═════ Text segment ═════

11:55 AM
OPERATIONS BRIEFS
City Networks, provider of software and services to the broking community and the broader treasury, securities and derivatives markets, announced that it is working with the Automated Confirmation Service (ACS) to provide an Internet-based deal Notification/Confirmation Service (eAutoConfs) that aims to help bring cost-effective STP right up to the dealer screen. ACS is the consortium of London brokers that set up the original AutoConfs electronic-confirmation service, which is now in use by most major brokers and banks around the world. The new eAutoConfs service is now live, with around 40 users of the confirmation service, and will shortly commence the pilot-notification service.
Princeton Financial Systems has introduced PAM InfoStream, an interface technology that raises the level of automation of the company's PAM portfolio management and accounting system by integrating its object-oriented and message-based business-intelligence engine with XML-based Web services and middleware. The vendor contends that this enables users to take greater advantage of the Internet and their existing middleware infrastructures to gather and deliver information. It also enables them to achieve greater efficiencies in system integration and client reporting in order to leapfrog faster to straight-through processing, claims Princeton.
The Depository Trust & Clearing Corporation (DTCC) announced the launch of its expanded and enhanced communications network, called "Securely Managed and Reliable Technology," or SMART, which, it says, will provide customers with end-to-end connectivity support for all post-trade clearance, settlement and information-based services. Unique to SMART is the fact that DTCC owns and manages all elements of the network from its processing complex all the way through to the customer premises, including the hardware, software and the relationships with multiple telecommunications carriers, to diversify connections and to ensure continuity of service, says DTCC.

═════ Data ═════

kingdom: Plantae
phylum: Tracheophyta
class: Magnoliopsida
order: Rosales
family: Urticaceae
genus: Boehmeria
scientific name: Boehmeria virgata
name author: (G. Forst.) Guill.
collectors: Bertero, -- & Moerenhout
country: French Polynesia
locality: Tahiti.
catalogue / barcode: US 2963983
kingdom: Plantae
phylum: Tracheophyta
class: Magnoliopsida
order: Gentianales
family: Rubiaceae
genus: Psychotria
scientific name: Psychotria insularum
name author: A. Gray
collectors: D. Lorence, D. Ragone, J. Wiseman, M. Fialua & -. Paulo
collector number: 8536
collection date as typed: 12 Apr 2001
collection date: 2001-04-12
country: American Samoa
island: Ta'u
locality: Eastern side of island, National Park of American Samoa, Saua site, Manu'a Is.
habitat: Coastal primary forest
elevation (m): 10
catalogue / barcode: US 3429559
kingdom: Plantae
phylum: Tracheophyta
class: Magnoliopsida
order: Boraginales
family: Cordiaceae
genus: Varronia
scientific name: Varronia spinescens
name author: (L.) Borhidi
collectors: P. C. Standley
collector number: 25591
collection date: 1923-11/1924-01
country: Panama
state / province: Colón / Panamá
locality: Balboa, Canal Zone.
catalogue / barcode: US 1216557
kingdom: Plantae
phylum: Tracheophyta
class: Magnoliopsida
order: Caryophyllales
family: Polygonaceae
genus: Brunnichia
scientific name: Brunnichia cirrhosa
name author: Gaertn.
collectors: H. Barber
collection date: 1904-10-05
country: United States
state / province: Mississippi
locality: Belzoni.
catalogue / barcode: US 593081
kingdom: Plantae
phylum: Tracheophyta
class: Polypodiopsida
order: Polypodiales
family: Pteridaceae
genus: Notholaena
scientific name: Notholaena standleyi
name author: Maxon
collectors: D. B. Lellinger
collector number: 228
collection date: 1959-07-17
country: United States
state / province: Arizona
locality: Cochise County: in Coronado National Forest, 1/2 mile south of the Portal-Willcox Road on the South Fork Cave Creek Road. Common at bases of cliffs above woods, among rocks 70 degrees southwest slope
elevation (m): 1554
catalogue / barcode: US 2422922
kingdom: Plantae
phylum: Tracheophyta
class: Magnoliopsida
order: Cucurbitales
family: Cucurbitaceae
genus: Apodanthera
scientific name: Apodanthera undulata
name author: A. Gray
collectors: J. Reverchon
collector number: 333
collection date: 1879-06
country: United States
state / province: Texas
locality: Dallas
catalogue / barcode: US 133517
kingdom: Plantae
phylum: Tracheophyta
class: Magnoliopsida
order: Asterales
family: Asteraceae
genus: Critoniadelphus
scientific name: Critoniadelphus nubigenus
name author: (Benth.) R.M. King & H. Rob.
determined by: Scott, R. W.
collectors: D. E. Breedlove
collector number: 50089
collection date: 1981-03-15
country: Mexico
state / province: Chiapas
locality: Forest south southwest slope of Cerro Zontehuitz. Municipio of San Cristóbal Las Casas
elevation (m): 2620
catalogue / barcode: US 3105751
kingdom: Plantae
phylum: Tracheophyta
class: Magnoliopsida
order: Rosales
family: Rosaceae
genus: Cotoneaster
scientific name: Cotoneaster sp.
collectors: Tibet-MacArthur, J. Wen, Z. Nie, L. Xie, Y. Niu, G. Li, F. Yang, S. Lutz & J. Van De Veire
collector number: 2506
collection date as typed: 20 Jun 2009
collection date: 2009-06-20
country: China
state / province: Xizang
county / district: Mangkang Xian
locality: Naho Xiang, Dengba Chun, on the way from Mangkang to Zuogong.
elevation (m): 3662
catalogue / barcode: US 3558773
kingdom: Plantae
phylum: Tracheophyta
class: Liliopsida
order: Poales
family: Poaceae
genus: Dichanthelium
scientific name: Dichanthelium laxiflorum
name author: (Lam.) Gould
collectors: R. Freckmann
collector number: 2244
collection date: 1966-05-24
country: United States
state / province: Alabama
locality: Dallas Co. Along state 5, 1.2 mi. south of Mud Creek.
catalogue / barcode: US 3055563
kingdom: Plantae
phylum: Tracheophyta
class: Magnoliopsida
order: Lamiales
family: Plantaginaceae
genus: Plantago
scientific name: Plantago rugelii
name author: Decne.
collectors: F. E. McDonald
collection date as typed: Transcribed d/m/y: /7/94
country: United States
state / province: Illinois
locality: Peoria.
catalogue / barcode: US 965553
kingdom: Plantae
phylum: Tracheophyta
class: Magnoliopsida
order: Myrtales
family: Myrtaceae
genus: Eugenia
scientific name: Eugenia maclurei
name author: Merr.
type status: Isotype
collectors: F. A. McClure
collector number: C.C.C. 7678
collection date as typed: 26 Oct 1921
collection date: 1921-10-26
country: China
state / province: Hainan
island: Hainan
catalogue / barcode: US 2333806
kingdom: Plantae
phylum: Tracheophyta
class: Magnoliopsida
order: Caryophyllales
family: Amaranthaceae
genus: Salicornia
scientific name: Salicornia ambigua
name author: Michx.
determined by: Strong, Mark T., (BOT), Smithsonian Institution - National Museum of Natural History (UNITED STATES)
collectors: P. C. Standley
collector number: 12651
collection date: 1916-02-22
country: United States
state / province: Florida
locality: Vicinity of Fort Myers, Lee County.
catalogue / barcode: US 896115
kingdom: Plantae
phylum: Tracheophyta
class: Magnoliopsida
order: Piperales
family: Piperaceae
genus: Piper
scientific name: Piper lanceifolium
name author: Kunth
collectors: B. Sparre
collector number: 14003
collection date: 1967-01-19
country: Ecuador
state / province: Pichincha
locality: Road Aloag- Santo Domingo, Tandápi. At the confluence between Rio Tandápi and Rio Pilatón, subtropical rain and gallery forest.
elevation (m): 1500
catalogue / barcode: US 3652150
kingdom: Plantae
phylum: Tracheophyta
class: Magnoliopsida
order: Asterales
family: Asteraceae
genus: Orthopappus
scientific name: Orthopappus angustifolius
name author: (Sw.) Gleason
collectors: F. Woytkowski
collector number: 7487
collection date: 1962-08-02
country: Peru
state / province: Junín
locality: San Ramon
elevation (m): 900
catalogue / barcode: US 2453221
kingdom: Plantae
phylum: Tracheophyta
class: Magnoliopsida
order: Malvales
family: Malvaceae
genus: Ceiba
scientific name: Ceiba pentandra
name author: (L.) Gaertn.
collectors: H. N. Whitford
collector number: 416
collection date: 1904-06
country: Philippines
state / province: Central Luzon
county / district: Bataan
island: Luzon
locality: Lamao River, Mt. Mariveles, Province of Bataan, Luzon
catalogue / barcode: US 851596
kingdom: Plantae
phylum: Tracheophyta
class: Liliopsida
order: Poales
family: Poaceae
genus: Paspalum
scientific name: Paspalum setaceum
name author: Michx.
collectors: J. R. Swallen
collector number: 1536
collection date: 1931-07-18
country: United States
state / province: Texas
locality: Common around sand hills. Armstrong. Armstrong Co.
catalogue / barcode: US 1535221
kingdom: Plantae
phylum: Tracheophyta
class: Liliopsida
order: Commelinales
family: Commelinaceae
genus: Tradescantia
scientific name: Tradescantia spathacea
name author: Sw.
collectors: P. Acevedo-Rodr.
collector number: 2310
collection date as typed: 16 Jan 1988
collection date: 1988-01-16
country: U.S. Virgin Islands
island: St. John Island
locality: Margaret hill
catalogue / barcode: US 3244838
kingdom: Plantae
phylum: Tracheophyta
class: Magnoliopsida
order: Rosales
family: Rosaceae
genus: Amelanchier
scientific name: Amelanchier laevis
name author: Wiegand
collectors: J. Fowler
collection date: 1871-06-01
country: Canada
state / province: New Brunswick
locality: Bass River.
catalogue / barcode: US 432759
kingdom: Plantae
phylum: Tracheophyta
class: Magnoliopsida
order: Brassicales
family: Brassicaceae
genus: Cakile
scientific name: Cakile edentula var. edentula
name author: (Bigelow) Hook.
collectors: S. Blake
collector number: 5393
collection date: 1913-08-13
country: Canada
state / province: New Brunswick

═════

### Try it
Rewrite the stretch of the operations briefs from "The Depository Trust" through "service, says DTCC.", changing "network" to "system".

### Task output
The Depository Trust & Clearing Corporation (DTCC) announced the launch of its expanded and enhanced communications system, called "Securely Managed and Reliable Technology," or SMART, which, it says, will provide customers with end-to-end connectivity support for all post-trade clearance, settlement and information-based services. Unique to SMART is the fact that DTCC owns and manages all elements of the system from its processing complex all the way through to the customer premises, including the hardware, software and the relationships with multiple telecommunications carriers, to diversify connections and to ensure continuity of service, says DTCC.